Militarily, Eretz Yisrael stood alone. But we were never really alone. The siyata d’Shmaya that we counted on, and the Tehillim that we said nonstop by candlelight in the miklat were our constant companions.

The attack began on the morning of 26 Iyar, June 5, a bright and “ordinary” Monday. We were instructed to take our siddurim, pack our basic needs, and make our way to the bomb shelters. We were lucky in our school: The entire basement of the building was considered a safe zone.

We had running water, electricity, and refrigerators. We slept in sleeping bags on thin mattresses. At the time, civil-defense sirens rang out regularly and it was common to see people running from place to place in search of shelter. Soldiers were being called up in frightening numbers. The fear was palpable. Every person asked himself not only what he could do but what he should do. I was no different.

For me, it was all surreal. As an American, I had never experienced war. I had heard about the war years from my parents and my friends’ parents but I had never actually been close to one. But if they survived, I prayed, I would too. What was at stake was obvious: This was an existential war on Israel and the Jewish people.

Still, classes went on, teachers came and went, and testing continued. The oral exam on Yedias Ha’aretz took on a new significance. The map itself was changing even as we studied it. (Excerpted from Mishpacha, Issue 661)

Turnabout in Brazil

Mishpacha editor-in-chief Rabbi Moshe Grylak was working in Jewish outreach in Brazil when war broke out in 1967. In that country, far from home, he experienced the astonishing admiration of the non-Jewish world for Israel.

On the day the Old City of Jerusalem was liberated, I was living temporarily abroad, in Sao Paulo, Brazil. And in that foreign land, I experienced one of the most wonderful days of my life.

+---+

Directions for this task. Reproduce the excerpt on the 1967 war in full, with every word and punctuation mark unchanged.

+---+

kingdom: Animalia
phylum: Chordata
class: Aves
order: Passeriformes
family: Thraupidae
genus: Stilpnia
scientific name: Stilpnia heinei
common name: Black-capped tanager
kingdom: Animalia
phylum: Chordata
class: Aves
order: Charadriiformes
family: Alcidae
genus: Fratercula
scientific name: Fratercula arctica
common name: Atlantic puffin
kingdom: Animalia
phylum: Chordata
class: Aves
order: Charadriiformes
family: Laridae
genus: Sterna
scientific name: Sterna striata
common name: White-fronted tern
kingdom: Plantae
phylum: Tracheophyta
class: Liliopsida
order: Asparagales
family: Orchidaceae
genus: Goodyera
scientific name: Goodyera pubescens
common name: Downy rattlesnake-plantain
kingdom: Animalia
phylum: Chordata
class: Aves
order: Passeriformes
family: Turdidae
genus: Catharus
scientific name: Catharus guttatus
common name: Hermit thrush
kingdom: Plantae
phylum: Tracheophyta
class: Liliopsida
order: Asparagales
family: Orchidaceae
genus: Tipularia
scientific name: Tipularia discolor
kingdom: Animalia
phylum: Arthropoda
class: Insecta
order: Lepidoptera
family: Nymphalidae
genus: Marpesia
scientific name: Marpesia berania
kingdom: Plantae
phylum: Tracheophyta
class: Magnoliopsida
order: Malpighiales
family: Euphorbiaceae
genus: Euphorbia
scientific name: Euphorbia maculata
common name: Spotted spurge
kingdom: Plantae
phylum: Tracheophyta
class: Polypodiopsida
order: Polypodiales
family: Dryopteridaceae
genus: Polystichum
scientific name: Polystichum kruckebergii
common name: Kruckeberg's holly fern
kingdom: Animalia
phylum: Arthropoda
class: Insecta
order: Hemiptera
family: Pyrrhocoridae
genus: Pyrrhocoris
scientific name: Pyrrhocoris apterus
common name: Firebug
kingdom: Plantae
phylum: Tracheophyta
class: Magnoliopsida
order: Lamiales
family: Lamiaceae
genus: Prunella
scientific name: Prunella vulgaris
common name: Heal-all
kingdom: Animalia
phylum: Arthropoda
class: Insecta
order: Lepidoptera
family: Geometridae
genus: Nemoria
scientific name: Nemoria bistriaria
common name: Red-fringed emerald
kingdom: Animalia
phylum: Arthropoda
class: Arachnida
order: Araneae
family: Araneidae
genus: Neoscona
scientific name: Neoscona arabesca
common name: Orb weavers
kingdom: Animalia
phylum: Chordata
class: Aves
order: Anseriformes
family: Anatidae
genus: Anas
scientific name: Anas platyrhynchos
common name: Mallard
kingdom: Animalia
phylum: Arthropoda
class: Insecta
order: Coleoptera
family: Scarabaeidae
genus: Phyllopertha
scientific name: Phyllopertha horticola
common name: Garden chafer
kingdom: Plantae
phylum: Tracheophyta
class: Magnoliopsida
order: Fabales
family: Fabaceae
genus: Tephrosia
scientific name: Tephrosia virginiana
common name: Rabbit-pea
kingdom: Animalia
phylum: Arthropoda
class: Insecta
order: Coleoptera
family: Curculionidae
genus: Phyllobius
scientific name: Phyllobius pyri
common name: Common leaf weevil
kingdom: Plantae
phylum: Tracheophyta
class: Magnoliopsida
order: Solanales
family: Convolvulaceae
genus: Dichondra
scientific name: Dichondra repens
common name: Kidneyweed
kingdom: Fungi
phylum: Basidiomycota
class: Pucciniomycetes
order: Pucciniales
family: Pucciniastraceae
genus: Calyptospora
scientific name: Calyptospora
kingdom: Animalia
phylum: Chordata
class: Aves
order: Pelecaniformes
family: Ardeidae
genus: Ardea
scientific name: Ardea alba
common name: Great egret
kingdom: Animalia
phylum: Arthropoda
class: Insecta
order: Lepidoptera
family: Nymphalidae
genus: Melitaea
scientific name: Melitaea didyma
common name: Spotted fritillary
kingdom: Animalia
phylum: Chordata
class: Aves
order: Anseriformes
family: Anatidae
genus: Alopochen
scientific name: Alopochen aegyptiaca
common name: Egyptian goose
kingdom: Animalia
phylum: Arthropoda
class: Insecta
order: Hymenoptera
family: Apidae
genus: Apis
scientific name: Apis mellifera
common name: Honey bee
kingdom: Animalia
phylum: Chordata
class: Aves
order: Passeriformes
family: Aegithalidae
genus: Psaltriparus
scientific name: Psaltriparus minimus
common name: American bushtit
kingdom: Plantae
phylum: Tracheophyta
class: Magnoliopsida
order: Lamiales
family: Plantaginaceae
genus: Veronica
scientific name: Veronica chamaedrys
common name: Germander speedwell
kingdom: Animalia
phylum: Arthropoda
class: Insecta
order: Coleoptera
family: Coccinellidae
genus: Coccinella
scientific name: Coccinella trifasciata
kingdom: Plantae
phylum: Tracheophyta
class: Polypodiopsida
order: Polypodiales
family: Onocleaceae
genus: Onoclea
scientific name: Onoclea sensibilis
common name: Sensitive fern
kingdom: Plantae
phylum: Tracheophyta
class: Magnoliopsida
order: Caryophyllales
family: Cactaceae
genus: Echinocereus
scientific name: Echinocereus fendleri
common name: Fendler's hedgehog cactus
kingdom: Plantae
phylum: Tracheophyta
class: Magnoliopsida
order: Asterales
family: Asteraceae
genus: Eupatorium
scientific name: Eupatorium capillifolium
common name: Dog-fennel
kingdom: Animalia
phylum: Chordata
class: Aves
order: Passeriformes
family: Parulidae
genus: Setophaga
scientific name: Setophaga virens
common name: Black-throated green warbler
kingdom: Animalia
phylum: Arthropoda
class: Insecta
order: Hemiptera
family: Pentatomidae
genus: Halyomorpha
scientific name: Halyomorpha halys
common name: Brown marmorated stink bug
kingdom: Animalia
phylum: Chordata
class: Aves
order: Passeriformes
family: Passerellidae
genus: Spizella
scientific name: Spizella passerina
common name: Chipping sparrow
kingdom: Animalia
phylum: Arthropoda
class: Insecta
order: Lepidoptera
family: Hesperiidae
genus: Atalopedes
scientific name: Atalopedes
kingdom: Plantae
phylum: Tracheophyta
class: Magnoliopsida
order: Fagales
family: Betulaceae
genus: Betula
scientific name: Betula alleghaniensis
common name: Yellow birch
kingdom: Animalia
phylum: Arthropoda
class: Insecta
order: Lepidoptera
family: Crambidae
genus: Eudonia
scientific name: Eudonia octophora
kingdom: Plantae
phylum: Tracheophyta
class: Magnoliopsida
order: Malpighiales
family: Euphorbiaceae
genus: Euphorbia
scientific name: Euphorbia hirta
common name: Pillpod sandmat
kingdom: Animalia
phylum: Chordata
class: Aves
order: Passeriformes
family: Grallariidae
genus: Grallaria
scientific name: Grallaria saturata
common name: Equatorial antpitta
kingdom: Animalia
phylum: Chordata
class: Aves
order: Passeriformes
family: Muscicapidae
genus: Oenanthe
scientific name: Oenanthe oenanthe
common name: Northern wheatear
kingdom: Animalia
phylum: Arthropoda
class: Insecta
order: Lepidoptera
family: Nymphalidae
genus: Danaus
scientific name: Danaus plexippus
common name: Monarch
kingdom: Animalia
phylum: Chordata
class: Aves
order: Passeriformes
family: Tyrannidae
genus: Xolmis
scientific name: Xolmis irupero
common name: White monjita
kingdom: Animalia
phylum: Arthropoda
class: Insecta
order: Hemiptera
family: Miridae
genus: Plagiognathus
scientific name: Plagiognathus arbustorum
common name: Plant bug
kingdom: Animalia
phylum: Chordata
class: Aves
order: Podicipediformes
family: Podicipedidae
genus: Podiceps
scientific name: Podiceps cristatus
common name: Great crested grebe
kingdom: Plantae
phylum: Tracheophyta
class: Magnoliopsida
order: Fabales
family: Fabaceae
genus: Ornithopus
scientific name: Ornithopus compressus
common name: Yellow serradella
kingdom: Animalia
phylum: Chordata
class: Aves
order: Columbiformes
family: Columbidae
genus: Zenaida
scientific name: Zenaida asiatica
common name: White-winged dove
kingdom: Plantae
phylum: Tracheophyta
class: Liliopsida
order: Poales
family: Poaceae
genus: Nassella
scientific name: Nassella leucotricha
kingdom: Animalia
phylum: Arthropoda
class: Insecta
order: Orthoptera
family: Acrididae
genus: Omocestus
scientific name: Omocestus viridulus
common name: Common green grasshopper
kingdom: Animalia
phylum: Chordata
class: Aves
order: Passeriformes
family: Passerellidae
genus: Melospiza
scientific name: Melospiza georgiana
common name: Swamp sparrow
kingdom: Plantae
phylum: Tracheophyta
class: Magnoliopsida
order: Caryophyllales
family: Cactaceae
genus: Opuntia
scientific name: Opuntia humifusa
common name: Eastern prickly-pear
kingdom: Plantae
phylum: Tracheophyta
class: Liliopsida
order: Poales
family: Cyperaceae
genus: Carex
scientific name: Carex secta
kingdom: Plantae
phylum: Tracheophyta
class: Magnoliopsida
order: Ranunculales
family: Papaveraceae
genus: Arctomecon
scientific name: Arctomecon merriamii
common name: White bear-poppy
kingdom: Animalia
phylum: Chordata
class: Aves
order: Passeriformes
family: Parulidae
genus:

+---+

Task response.
Militarily, Eretz Yisrael stood alone. But we were never really alone. The siyata d’Shmaya that we counted on, and the Tehillim that we said nonstop by candlelight in the miklat were our constant companions.

The attack began on the morning of 26 Iyar, June 5, a bright and “ordinary” Monday. We were instructed to take our siddurim, pack our basic needs, and make our way to the bomb shelters. We were lucky in our school: The entire basement of the building was considered a safe zone.

We had running water, electricity, and refrigerators. We slept in sleeping bags on thin mattresses. At the time, civil-defense sirens rang out regularly and it was common to see people running from place to place in search of shelter. Soldiers were being called up in frightening numbers. The fear was palpable. Every person asked himself not only what he could do but what he should do. I was no different.

For me, it was all surreal. As an American, I had never experienced war. I had heard about the war years from my parents and my friends’ parents but I had never actually been close to one. But if they survived, I prayed, I would too. What was at stake was obvious: This was an existential war on Israel and the Jewish people.

Still, classes went on, teachers came and went, and testing continued. The oral exam on Yedias Ha’aretz took on a new significance. The map itself was changing even as we studied it. (Excerpted from Mishpacha, Issue 661)

Turnabout in Brazil

Mishpacha editor-in-chief Rabbi Moshe Grylak was working in Jewish outreach in Brazil when war broke out in 1967. In that country, far from home, he experienced the astonishing admiration of the non-Jewish world for Israel.

On the day the Old City of Jerusalem was liberated, I was living temporarily abroad, in Sao Paulo, Brazil. And in that foreign land, I experienced one of the most wonderful days of my life.